The most common indication for surgery in chronic pancreatitis is abdominal pain refractory to medical therapy. Surgical procedures that alleviate pain include a subtotal pancreatectomy, decompression of the main pancreatic duct, or interruption of the splanchnic nerves.
Evaluation of therapeutic outcomes
In patients with mild Acute pancreatitis, pain control, fluid and electrolyte status, and nutrition should be assessed periodically depending on the degree of abdominal pain and fluid loss.
Patients with severe Acute pancreatitis should be transferred to an intensive care unit for close monitoring of vital signs, prothrombin time, fluid and electrolyte status, white blood cell count, blood glucose, lactate dehydrogenase, aspartate aminotransferase, serum albumin, hematocrit, BUN, and serum creatinine. Continuous hemodynamic and arterial blood gas monitoring is essential. Serum lipase, amylase, and bilirubin require less frequent monitoring. The patient should be monitored for signs of infection, relief of abdominal pain, and adequate nutritional status.

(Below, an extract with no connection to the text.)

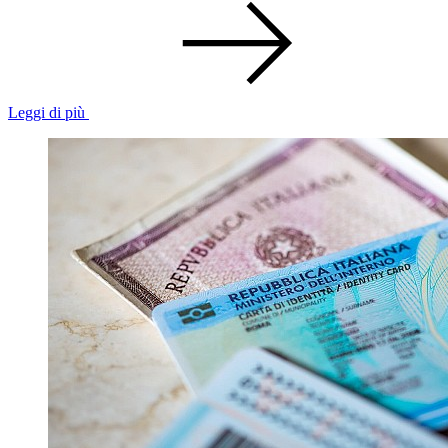
Leggi di più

|TABLE. Enzyme content of selected pancreatic enzyme preparations|
The severity and frequency of abdominal pain should be assessed periodically to determine the efficacy of the analgesic regimen.

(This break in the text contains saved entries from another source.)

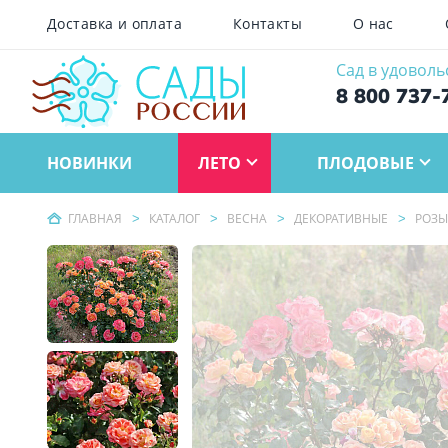
Доставка и оплата
Контакты
О нас
Сад в удоволь
8 800 737-
НОВИНКИ
ЛЕТО
ПЛОДОВЫЕ
ГЛАВНАЯ
КАТАЛОГ
ВЕСНА
ДЕКОРАТИВНЫЕ
РОЗЫ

The effectiveness of pancreatic enzyme supplementation is measured by improvement in body weight and stool consistency or frequency. The 72-hour stool test for fecal fat may be used when the adequacy of treatment is in question.
Serum uric acid and folic acid concentrations should be monitored yearly in patients prone to hyperuricemia or folic acid deficiency. Blood glucose must be monitored carefully in diabetic patients.